[Task prompt]
Pull out every line in the data below that contains the string "have". Case counts, so only lines with that exact capitalization qualify.

[Extracted data]
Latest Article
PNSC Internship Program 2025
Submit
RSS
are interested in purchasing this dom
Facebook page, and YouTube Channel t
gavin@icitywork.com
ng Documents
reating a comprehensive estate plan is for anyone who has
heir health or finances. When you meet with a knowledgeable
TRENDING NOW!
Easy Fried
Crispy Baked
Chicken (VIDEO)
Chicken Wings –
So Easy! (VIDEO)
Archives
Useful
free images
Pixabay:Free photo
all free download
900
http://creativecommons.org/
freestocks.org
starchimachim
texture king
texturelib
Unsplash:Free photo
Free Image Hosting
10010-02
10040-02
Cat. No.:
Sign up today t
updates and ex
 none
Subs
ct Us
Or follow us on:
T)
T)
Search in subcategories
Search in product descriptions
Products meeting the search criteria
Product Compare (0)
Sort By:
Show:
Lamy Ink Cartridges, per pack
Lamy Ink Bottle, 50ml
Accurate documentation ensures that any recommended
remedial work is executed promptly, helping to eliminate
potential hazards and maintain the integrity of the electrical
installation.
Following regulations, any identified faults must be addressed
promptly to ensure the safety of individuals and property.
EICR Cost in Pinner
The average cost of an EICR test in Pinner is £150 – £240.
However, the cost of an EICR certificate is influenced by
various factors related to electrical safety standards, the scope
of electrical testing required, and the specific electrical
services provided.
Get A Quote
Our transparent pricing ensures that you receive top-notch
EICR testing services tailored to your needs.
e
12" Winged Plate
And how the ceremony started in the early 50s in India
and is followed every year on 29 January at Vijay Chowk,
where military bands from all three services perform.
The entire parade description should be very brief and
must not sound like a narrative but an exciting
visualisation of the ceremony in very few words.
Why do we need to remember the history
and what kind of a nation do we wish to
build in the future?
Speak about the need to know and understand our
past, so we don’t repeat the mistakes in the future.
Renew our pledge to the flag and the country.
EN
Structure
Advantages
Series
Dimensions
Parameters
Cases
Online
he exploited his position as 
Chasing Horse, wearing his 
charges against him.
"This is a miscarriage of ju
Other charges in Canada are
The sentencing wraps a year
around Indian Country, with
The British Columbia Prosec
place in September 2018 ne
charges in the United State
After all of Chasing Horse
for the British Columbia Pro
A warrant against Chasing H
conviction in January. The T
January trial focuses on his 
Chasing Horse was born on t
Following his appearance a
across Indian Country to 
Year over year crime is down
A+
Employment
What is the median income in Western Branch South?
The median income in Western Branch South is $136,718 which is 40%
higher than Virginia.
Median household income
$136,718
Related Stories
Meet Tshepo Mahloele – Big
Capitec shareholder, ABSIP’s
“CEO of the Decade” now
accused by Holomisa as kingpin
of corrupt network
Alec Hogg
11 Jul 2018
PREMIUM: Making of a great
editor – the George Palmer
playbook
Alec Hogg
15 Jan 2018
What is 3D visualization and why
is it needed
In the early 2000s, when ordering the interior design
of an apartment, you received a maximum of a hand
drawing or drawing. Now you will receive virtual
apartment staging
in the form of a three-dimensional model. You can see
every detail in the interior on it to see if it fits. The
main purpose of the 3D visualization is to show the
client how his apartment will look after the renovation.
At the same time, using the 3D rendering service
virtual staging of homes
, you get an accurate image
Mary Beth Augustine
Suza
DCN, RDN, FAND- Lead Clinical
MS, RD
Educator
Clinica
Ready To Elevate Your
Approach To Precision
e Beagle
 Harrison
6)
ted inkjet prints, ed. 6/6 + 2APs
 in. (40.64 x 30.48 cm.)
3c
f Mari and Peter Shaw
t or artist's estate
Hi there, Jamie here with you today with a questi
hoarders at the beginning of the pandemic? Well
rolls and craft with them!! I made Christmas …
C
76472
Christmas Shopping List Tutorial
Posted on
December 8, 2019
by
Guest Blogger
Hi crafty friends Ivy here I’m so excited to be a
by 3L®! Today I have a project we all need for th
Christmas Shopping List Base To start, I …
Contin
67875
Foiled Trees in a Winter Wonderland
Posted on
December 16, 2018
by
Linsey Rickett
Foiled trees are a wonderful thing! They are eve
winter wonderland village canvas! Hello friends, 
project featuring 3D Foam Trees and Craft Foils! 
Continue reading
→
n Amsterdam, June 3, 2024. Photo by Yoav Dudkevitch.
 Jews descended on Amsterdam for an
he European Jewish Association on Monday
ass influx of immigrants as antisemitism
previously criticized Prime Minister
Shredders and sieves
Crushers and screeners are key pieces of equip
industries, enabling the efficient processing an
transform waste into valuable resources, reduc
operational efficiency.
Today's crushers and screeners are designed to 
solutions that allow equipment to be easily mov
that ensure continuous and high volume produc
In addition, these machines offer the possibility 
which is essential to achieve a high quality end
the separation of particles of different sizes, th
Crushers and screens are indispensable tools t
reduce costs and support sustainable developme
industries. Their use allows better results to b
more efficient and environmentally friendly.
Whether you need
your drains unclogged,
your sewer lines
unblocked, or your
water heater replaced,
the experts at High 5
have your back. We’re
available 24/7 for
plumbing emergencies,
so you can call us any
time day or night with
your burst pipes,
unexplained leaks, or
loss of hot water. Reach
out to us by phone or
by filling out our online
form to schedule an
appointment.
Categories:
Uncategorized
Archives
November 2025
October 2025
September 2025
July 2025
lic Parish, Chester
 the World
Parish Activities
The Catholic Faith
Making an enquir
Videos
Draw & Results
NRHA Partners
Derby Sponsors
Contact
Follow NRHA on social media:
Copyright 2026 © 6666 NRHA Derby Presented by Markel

[Answer to the exercise]
by 3L®! Today I have a project we all need for th
have your back. We’re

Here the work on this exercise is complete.